The Winnipeg Art Gallery is awash with flowers this weekend. A special event called Art in Bloom has paired floral designers and their creations with works of art. I attended yesterday and there was almost too much beauty to take in so I decided to focus on artwork featuring women. What kind of floral art had been created to accompany their portraits?
Scottish artist Henry Raeburn’s Portrait of a Woman is a painting I often stop at when I am giving art gallery tours and together with my visitors we try to figure out everything we can about the lovely woman pictured. Who is she? What kind of family does she come from? What is she thinking and feeling? Why did she have her portrait painted?
Floral designer Heather Page created this arrangement as a tribute to Henry Raeburn’s lovely lady. She decided a traditional bouquet would best compliment the classic style of the portrait.
This 1630 painting of St. Cecilia the patron saint of music by Giuseppe Puglia shows a cherub interrupting St. Cecilia’s violin playing and pointing out something in a sheaf of music. Did the beloved saint who inspired so many composers miss a note or play a certain passage with exquisite beauty? Exquisite beauty probably best describes the arrangement of delicate pink roses Saint Cecilia inspired floral designer Mari Loewen to create.

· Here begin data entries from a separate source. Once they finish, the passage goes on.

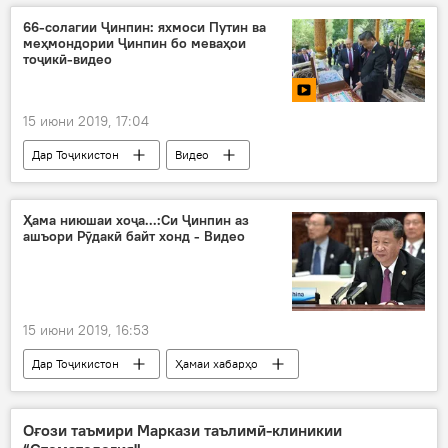
66-солагии Ҷинпин: яхмоси Путин ва
меҳмондории Ҷинпин бо меваҳои
тоҷикӣ-видео
15 июни 2019, 17:04
Дар Тоҷикистон
Видео
Ҳамаи хабарҳо
Ҳама ниюшаи хоҷа...:Си Ҷинпин аз
ашъори Рӯдакӣ байт хонд - Видео
15 июни 2019, 16:53
Дар Тоҷикистон
Ҳамаи хабарҳо
Оғози таъмири Маркази таълимӣ-клиникии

The Farmer’s Daughter is by Prudence Heward a Canadian artist who sometimes exhibited with The Group of Seven. Floral designer Michele Pitre tried to imagine what the girl in the portrait was looking at and decided she might be staring off into a cool forest. So Michele created this natural arrangement complete with birch bark and woodland flowers and grasses.
Daphne Odjig’s Friends Rejoicing is a recent gallery acquisition and I love its vibrant, joyful colors. The happy women in the painting are celebrating the birth of a child. Floral interpreters Paul Jordan and Jordan Maegher are both in management positions at The Forks in Winnipeg. The Forks is a place of friendship, connection and the bright diversity of the prairies. They felt Daphne Odjig’s painting reflected those values as well.
I was delighted to discover this floral arrangement by Bernice Klassen. Bernice and I attended the same church for many years and our sons were the same age. Bernice was drawn to the orange hues in Ivan Eyre’s Women and Interior because orange is the color of courage. Elements in Bernice’s bold arrangement also echo the vase of flowers in the painting. One of my favorite combinations was this arrangement by floral designer Dorothy Vannan created for English artist Dorothea Sharp’s impressionist work In the Orchard that features a woman picking fruit.
The weather is going to be cold and wintry this weekend but you can escape at the Winnipeg Art Gallery. There’s coffee in the lobby to warm your body and in the galleries you will find lots of lovely flowers and beautiful art to warm your soul.